Born at Redbraes Castle, Berwickshire, Grizel Hume was the eldest daughter of Grisell Ker and Sir Patrick Hume (later Earl of Marchmont). When she was twelve years old, she carried letters from her father to a Scottish conspirator in the Rye House Plot, Robert Baillie of Jerviswood, who was then in prison. Hume's sympathy for Baillie made him a suspected man and the king's troops occupied Redbraes Castle. He remained in hiding for some time in the crypt of Polwarth Church, where his daughter smuggled food to him; but on hearing of the execution of Baillie (1684), he fled to the United Provinces, where his family joined him soon after. They returned to Scotland after the Glorious Revolution.

In 1692, Lady Grizel married George Baillie, son of Robert. The couple had first met when they were twelve and supposedly, fell in love at that point. What is known for certain is that after returning to Scotland, Lady Grizel turned down the offer to be one of Queen Mary's maids of honour, and insisted to her parents on marrying Baillie over a more advantageous match. The couple had two daughters: Grizel (1692–1759), who married British Army officer Sir Alexander Murray of Stanhope in 1710; and Rachel (1696–1773), who married Charles Lord Binning in 1717 (and whose son Thomas became the seventh Earl of Haddington). They also had a short-lived son, Robert.

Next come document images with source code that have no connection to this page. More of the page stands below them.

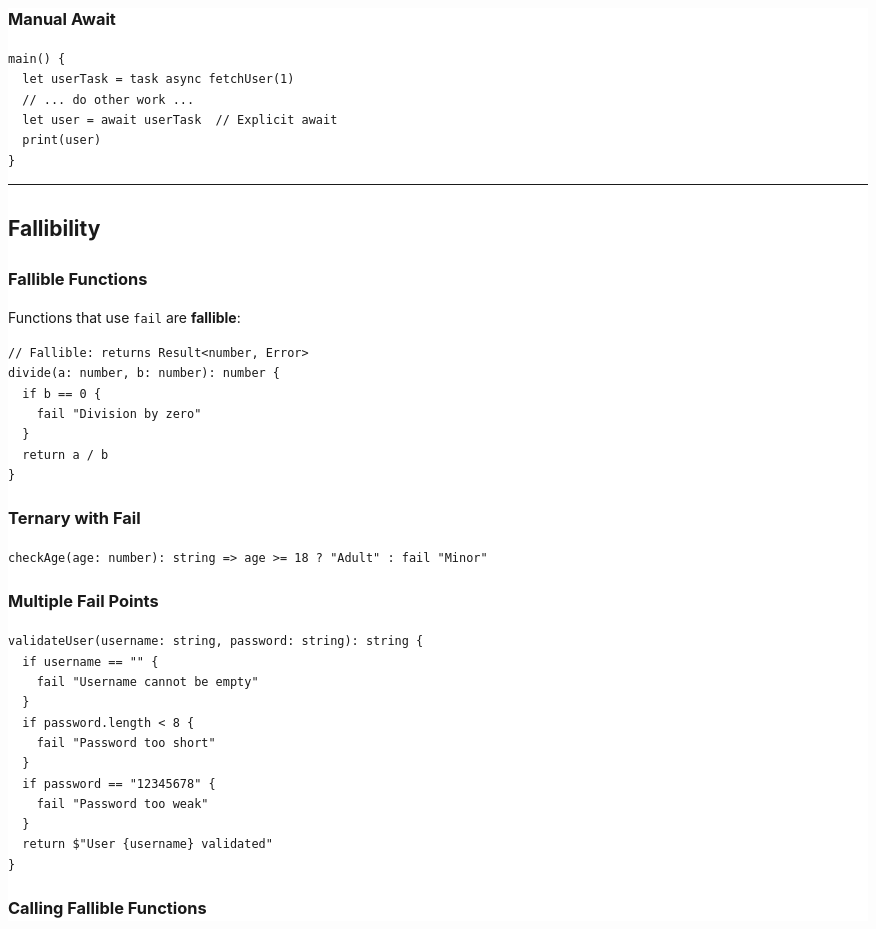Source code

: ### Manual Await

```liva
main() {
  let userTask = task async fetchUser(1)
  // ... do other work ...
  let user = await userTask  // Explicit await
  print(user)
}
```

---

## Fallibility

### Fallible Functions

Functions that use `fail` are **fallible**:

```liva
// Fallible: returns Result<number, Error>
divide(a: number, b: number): number {
  if b == 0 {
    fail "Division by zero"
  }
  return a / b
}
```

### Ternary with Fail

```liva
checkAge(age: number): string => age >= 18 ? "Adult" : fail "Minor"
```

### Multiple Fail Points

```liva
validateUser(username: string, password: string): string {
  if username == "" {
    fail "Username cannot be empty"
  }
  if password.length < 8 {
    fail "Password too short"
  }
  if password == "12345678" {
    fail "Password too weak"
  }
  return $"User {username} validated"
}
```

### Calling Fallible Functions
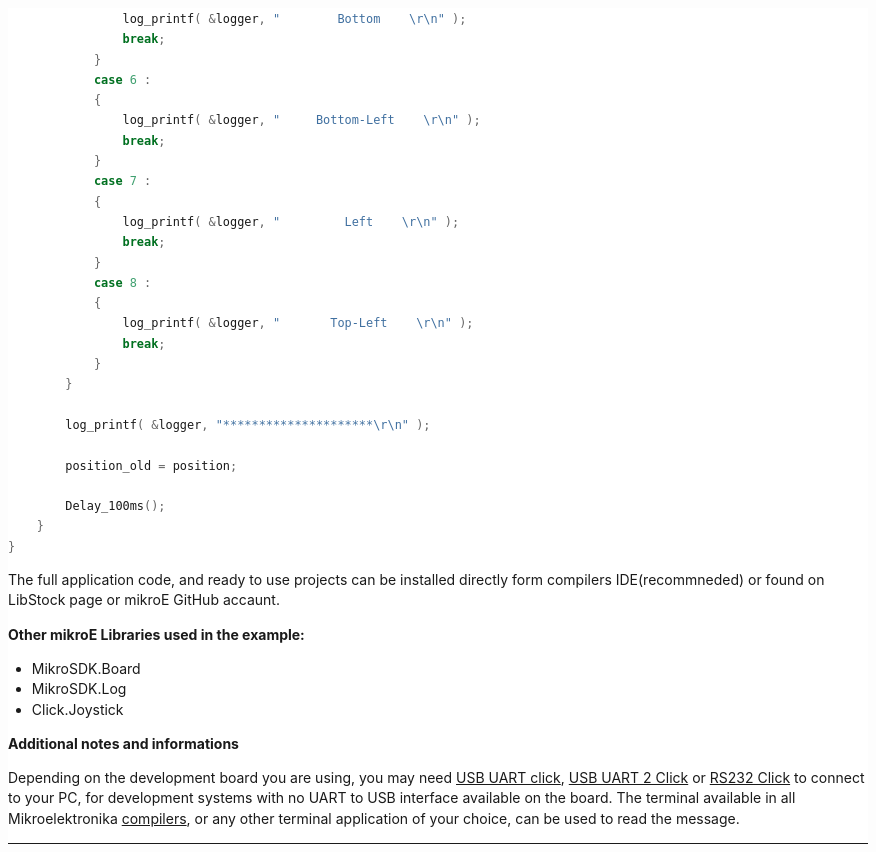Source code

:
 ```c
                log_printf( &logger, "        Bottom    \r\n" );
                break;
            }
            case 6 :
            {
                log_printf( &logger, "     Bottom-Left    \r\n" );
                break;
            }
            case 7 :
            {
                log_printf( &logger, "         Left    \r\n" );
                break;
            }
            case 8 :
            {
                log_printf( &logger, "       Top-Left    \r\n" );
                break;
            }
        }

        log_printf( &logger, "*********************\r\n" );

        position_old = position;

        Delay_100ms();
    }
}
```

The full application code, and ready to use projects can be  installed directly form compilers IDE(recommneded) or found on LibStock page or mikroE GitHub accaunt.

**Other mikroE Libraries used in the example:** 

- MikroSDK.Board
- MikroSDK.Log
- Click.Joystick

**Additional notes and informations**

Depending on the development board you are using, you may need 
[USB UART click](https://shop.mikroe.com/usb-uart-click), 
[USB UART 2 Click](https://shop.mikroe.com/usb-uart-2-click) or 
[RS232 Click](https://shop.mikroe.com/rs232-click) to connect to your PC, for 
development systems with no UART to USB interface available on the board. The 
terminal available in all Mikroelektronika 
[compilers](https://shop.mikroe.com/compilers), or any other terminal application 
of your choice, can be used to read the message.



---
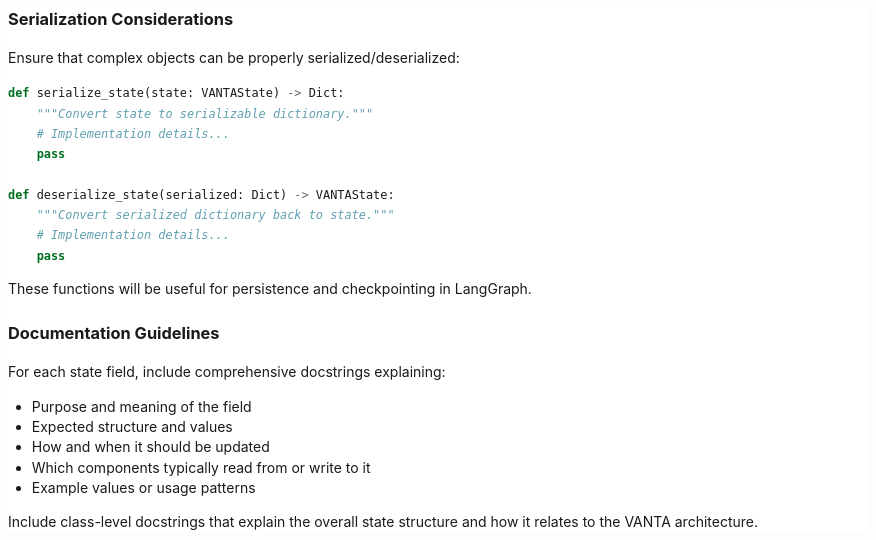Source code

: ### Serialization Considerations

Ensure that complex objects can be properly serialized/deserialized:

```python
def serialize_state(state: VANTAState) -> Dict:
    """Convert state to serializable dictionary."""
    # Implementation details...
    pass

def deserialize_state(serialized: Dict) -> VANTAState:
    """Convert serialized dictionary back to state."""
    # Implementation details...
    pass
```

These functions will be useful for persistence and checkpointing in LangGraph.

### Documentation Guidelines

For each state field, include comprehensive docstrings explaining:
- Purpose and meaning of the field
- Expected structure and values
- How and when it should be updated
- Which components typically read from or write to it
- Example values or usage patterns

Include class-level docstrings that explain the overall state structure and how it relates to the VANTA architecture.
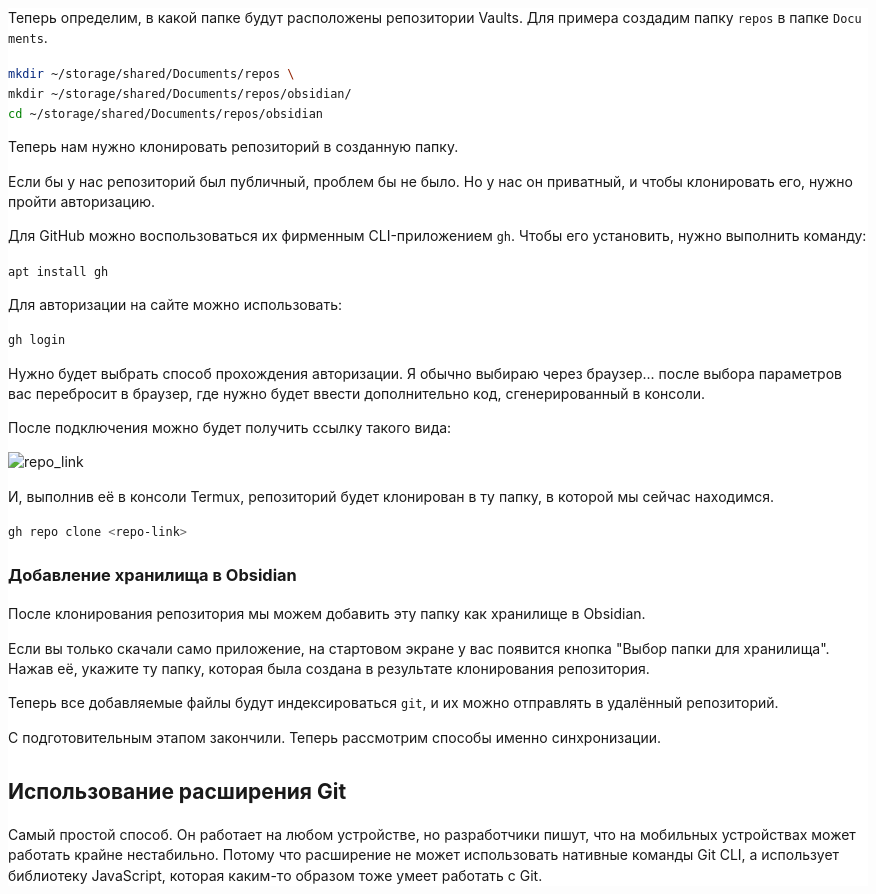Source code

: Теперь определим, в какой папке будут расположены репозитории Vaults. Для примера создадим папку `repos` в папке `Documents`.

```sh
mkdir ~/storage/shared/Documents/repos \
mkdir ~/storage/shared/Documents/repos/obsidian/
cd ~/storage/shared/Documents/repos/obsidian
```

Теперь нам нужно клонировать репозиторий в созданную папку.

Если бы у нас репозиторий был публичный, проблем бы не было. Но у нас он приватный, и чтобы клонировать его, нужно пройти авторизацию.

Для GitHub можно воспользоваться их фирменным CLI-приложением `gh`. Чтобы его установить, нужно выполнить команду:

```sh
apt install gh
```

Для авторизации на сайте можно использовать:

```sh
gh login
```

Нужно будет выбрать способ прохождения авторизации. Я обычно выбираю через браузер... после выбора параметров вас перебросит в браузер, где нужно будет ввести дополнительно код, сгенерированный в консоли.

После подключения можно будет получить ссылку такого вида:

![repo_link](./images/img_2.jpg)

И, выполнив её в консоли Termux, репозиторий будет клонирован в ту папку, в которой мы сейчас находимся.

```sh
gh repo clone <repo-link>
```

### Добавление хранилища в Obsidian

После клонирования репозитория мы можем добавить эту папку как хранилище в Obsidian.

Если вы только скачали само приложение, на стартовом экране у вас появится кнопка "Выбор папки для хранилища". Нажав её, укажите ту папку, которая была создана в результате клонирования репозитория.

Теперь все добавляемые файлы будут индексироваться `git`, и их можно отправлять в удалённый репозиторий.

С подготовительным этапом закончили. Теперь рассмотрим способы именно синхронизации.

## Использование расширения Git

Самый простой способ. Он работает на любом устройстве, но разработчики пишут, что на мобильных устройствах может работать крайне нестабильно. Потому что расширение не может использовать нативные команды Git CLI, а использует библиотеку JavaScript, которая каким-то образом тоже умеет работать с Git.
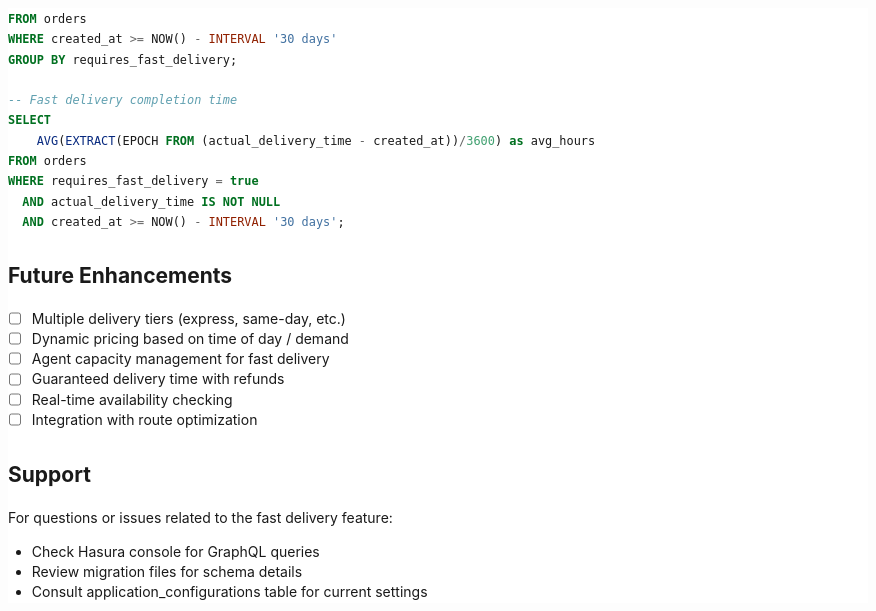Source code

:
 ```sql
FROM orders
WHERE created_at >= NOW() - INTERVAL '30 days'
GROUP BY requires_fast_delivery;

-- Fast delivery completion time
SELECT
    AVG(EXTRACT(EPOCH FROM (actual_delivery_time - created_at))/3600) as avg_hours
FROM orders
WHERE requires_fast_delivery = true
  AND actual_delivery_time IS NOT NULL
  AND created_at >= NOW() - INTERVAL '30 days';
```

## Future Enhancements

- [ ] Multiple delivery tiers (express, same-day, etc.)
- [ ] Dynamic pricing based on time of day / demand
- [ ] Agent capacity management for fast delivery
- [ ] Guaranteed delivery time with refunds
- [ ] Real-time availability checking
- [ ] Integration with route optimization

## Support

For questions or issues related to the fast delivery feature:

- Check Hasura console for GraphQL queries
- Review migration files for schema details
- Consult application_configurations table for current settings
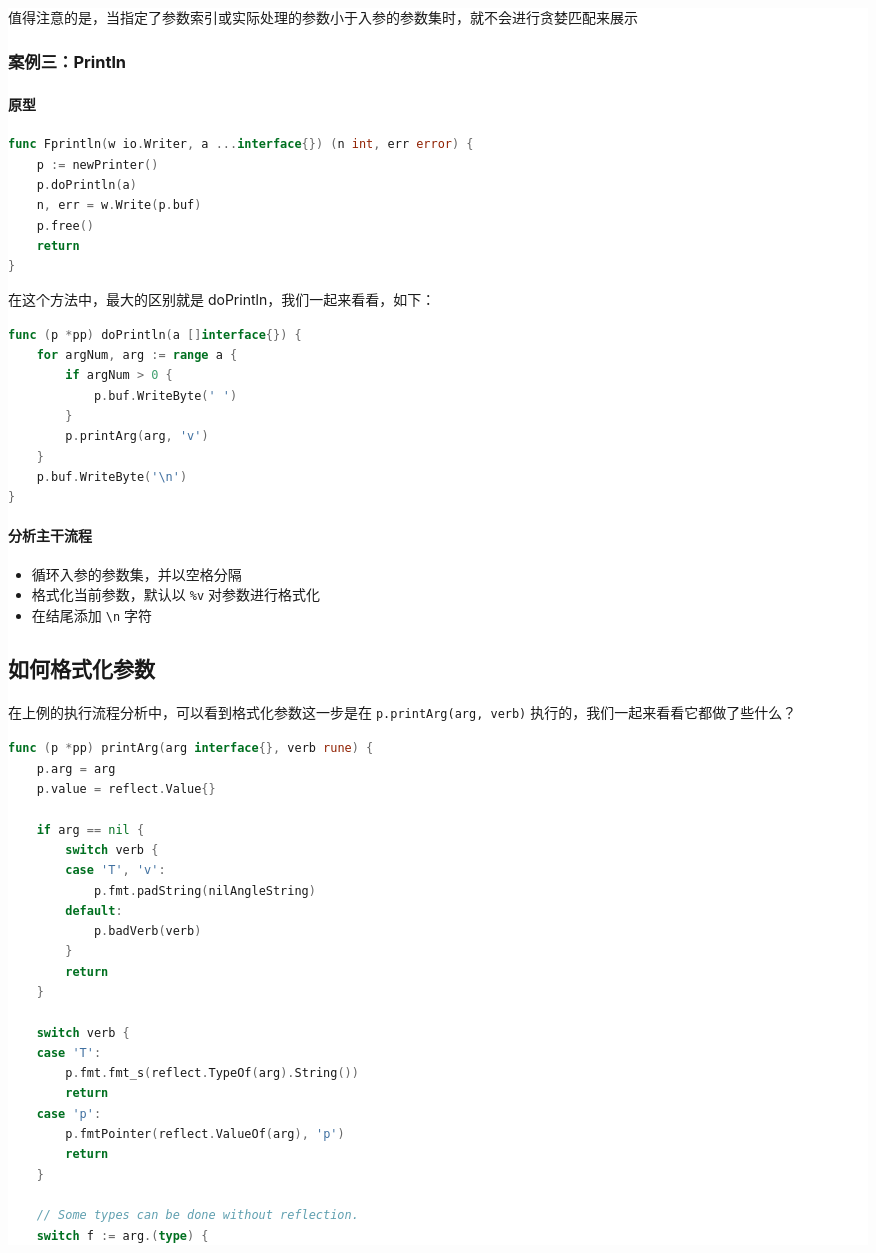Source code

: 值得注意的是，当指定了参数索引或实际处理的参数小于入参的参数集时，就不会进行贪婪匹配来展示

### 案例三：Println

#### 原型

```go
func Fprintln(w io.Writer, a ...interface{}) (n int, err error) {
	p := newPrinter()
	p.doPrintln(a)
	n, err = w.Write(p.buf)
	p.free()
	return
}
```

在这个方法中，最大的区别就是 doPrintln，我们一起来看看，如下：

```go
func (p *pp) doPrintln(a []interface{}) {
	for argNum, arg := range a {
		if argNum > 0 {
			p.buf.WriteByte(' ')
		}
		p.printArg(arg, 'v')
	}
	p.buf.WriteByte('\n')
}
```

#### 分析主干流程

- 循环入参的参数集，并以空格分隔
- 格式化当前参数，默认以 `%v` 对参数进行格式化
- 在结尾添加 `\n` 字符

## 如何格式化参数

在上例的执行流程分析中，可以看到格式化参数这一步是在 `p.printArg(arg, verb)` 执行的，我们一起来看看它都做了些什么？

```go
func (p *pp) printArg(arg interface{}, verb rune) {
	p.arg = arg
	p.value = reflect.Value{}

	if arg == nil {
		switch verb {
		case 'T', 'v':
			p.fmt.padString(nilAngleString)
		default:
			p.badVerb(verb)
		}
		return
	}

	switch verb {
	case 'T':
		p.fmt.fmt_s(reflect.TypeOf(arg).String())
		return
	case 'p':
		p.fmtPointer(reflect.ValueOf(arg), 'p')
		return
	}

	// Some types can be done without reflection.
	switch f := arg.(type) {
```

She died in London on 6 December 1746, and was buried at Mellerstain on 25 December, her eighty-first birthday.

==Works==

===Songs===
Her elder daughter, Lady Grizel Murray of Stanhope, had in her possession a manuscript in prose and verse of her mother's songs. Some of them had been printed in Allan Ramsay's, Tea-Table Miscellany. The most famous of Lady Grizel's Scots songs, "And werena my heart light I wad dee", originally appeared in William Thomson's Orpheus Caledonius, or a Collection of the Best Scotch Songs (1725).

===Household books===
Lady Grizel Baillie's account books, meticulously kept from 1692 to 1746, reveal information about social life in Scotland in the eighteenth century. Her entries begin late into her first year of marriage and end just before her death. They consist of more than a thousand pages of entries. In 1911 the Scottish Historical Society published a 400-page scholarly edition of Lady Grizel Baillie's accounts, edited by Robert Scott-Moncrieff. This edition focused mainly on the entries from 1692 to 1718, which give extensive details about the early years of the Baillies’ marriage, the births and upbringing of their children, and the marriages of their daughters. Historians have cited these accounts to demonstrate cost of goods and to provide evidence for the caloric intake of servants during this period.

==Legacy==
A great deal is known about George and Grizel Baillie's marriage and family thanks to the biography written by their daughter, Grizel Baillie, Lady Murray. Although not intended for publication, the biography appeared in print in 1809 in Observations on the Historical Work of the Right Honorable Charles James Fox under the title "Lady Murray's Narrative". George Baillie's Correspondence (1702-1708) was edited by Lord Minto for the Bannatyne Club in 1842.